→ **DATA PROVIDED**:
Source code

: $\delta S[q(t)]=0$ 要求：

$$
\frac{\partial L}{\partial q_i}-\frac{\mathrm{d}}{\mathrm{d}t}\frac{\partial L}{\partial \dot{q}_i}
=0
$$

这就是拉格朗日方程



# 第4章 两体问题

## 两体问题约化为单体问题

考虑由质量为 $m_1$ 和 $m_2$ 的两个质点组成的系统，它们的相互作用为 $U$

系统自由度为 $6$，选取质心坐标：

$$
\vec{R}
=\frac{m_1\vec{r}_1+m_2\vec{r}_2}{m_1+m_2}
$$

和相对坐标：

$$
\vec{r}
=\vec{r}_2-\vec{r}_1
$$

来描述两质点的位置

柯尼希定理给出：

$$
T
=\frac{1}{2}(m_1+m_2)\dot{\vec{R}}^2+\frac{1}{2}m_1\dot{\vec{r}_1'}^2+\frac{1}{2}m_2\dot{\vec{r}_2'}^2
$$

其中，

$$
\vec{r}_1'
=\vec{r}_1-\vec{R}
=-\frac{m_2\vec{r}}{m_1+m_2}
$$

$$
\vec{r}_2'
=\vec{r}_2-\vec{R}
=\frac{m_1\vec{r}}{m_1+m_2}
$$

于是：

→ **EXERCISE OBJECTIVE**: Which of the lines in the material above contain "frac"? Copy each one out.

→ **ANSWER SPACE**:
\frac{\partial L}{\partial q_i}-\frac{\mathrm{d}}{\mathrm{d}t}\frac{\partial L}{\partial \dot{q}_i}
=\frac{m_1\vec{r}_1+m_2\vec{r}_2}{m_1+m_2}
=\frac{1}{2}(m_1+m_2)\dot{\vec{R}}^2+\frac{1}{2}m_1\dot{\vec{r}_1'}^2+\frac{1}{2}m_2\dot{\vec{r}_2'}^2
=-\frac{m_2\vec{r}}{m_1+m_2}
=\frac{m_1\vec{r}}{m_1+m_2}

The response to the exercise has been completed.